TASK TO CARRY OUT:
A word-for-word restatement of every record is required.

+++ INPUT FOR THIS TASK

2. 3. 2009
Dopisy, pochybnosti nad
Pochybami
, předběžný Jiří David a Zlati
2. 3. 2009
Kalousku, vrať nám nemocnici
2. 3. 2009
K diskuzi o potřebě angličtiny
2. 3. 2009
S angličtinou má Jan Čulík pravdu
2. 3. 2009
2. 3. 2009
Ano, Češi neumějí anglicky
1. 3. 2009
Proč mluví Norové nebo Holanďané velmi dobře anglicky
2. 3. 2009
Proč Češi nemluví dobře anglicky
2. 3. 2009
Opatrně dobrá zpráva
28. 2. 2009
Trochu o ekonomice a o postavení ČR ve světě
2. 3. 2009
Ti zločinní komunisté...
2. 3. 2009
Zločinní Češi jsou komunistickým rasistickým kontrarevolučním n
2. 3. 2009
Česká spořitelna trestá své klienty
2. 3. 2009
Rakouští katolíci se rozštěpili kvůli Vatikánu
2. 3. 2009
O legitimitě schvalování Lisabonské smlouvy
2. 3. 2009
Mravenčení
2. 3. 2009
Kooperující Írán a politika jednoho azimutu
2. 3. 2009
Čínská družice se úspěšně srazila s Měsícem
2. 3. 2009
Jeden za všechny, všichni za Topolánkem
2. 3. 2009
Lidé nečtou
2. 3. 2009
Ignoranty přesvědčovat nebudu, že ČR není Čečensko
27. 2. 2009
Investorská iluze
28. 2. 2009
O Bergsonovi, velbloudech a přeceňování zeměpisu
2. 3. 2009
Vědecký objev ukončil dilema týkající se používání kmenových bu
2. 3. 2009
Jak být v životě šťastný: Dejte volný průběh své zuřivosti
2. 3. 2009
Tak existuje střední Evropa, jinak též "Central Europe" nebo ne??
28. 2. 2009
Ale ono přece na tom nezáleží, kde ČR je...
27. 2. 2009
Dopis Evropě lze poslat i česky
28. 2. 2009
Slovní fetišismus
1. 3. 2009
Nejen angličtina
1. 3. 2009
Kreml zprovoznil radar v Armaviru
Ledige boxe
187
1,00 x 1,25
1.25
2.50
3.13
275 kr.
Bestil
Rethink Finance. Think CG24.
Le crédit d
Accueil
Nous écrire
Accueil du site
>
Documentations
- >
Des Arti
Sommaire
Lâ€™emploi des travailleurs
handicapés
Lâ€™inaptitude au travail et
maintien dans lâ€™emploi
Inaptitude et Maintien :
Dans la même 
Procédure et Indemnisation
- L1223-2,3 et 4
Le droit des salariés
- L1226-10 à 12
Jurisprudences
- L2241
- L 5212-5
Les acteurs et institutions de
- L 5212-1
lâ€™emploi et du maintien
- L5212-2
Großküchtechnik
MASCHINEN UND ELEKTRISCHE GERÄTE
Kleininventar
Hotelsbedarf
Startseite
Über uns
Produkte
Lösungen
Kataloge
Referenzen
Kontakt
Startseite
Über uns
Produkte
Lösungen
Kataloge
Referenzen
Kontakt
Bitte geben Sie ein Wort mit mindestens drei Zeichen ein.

++++++

EXPECTED ANSWER:
2. 3. 2009
Dopisy, pochybnosti nad
Pochybami
, předběžný Jiří David a Zlati
2. 3. 2009
Kalousku, vrať nám nemocnici
2. 3. 2009
K diskuzi o potřebě angličtiny
2. 3. 2009
S angličtinou má Jan Čulík pravdu
2. 3. 2009
2. 3. 2009
Ano, Češi neumějí anglicky
1. 3. 2009
Proč mluví Norové nebo Holanďané velmi dobře anglicky
2. 3. 2009
Proč Češi nemluví dobře anglicky
2. 3. 2009
Opatrně dobrá zpráva
28. 2. 2009
Trochu o ekonomice a o postavení ČR ve světě
2. 3. 2009
Ti zločinní komunisté...
2. 3. 2009
Zločinní Češi jsou komunistickým rasistickým kontrarevolučním n
2. 3. 2009
Česká spořitelna trestá své klienty
2. 3. 2009
Rakouští katolíci se rozštěpili kvůli Vatikánu
2. 3. 2009
O legitimitě schvalování Lisabonské smlouvy
2. 3. 2009
Mravenčení
2. 3. 2009
Kooperující Írán a politika jednoho azimutu
2. 3. 2009
Čínská družice se úspěšně srazila s Měsícem
2. 3. 2009
Jeden za všechny, všichni za Topolánkem
2. 3. 2009
Lidé nečtou
2. 3. 2009
Ignoranty přesvědčovat nebudu, že ČR není Čečensko
27. 2. 2009
Investorská iluze
28. 2. 2009
O Bergsonovi, velbloudech a přeceňování zeměpisu
2. 3. 2009
Vědecký objev ukončil dilema týkající se používání kmenových bu
2. 3. 2009
Jak být v životě šťastný: Dejte volný průběh své zuřivosti
2. 3. 2009
Tak existuje střední Evropa, jinak též "Central Europe" nebo ne??
28. 2. 2009
Ale ono přece na tom nezáleží, kde ČR je...
27. 2. 2009
Dopis Evropě lze poslat i česky
28. 2. 2009
Slovní fetišismus
1. 3. 2009
Nejen angličtina
1. 3. 2009
Kreml zprovoznil radar v Armaviru
Ledige boxe
187
1,00 x 1,25
1.25
2.50
3.13
275 kr.
Bestil
Rethink Finance. Think CG24.
Le crédit d
Accueil
Nous écrire
Accueil du site
>
Documentations
- >
Des Arti
Sommaire
Lâ€™emploi des travailleurs
handicapés
Lâ€™inaptitude au travail et
maintien dans lâ€™emploi
Inaptitude et Maintien :
Dans la même 
Procédure et Indemnisation
- L1223-2,3 et 4
Le droit des salariés
- L1226-10 à 12
Jurisprudences
- L2241
- L 5212-5
Les acteurs et institutions de
- L 5212-1
lâ€™emploi et du maintien
- L5212-2
Großküchtechnik
MASCHINEN UND ELEKTRISCHE GERÄTE
Kleininventar
Hotelsbedarf
Startseite
Über uns
Produkte
Lösungen
Kataloge
Referenzen
Kontakt
Startseite
Über uns
Produkte
Lösungen
Kataloge
Referenzen
Kontakt
Bitte geben Sie ein Wort mit mindestens drei Zeichen ein.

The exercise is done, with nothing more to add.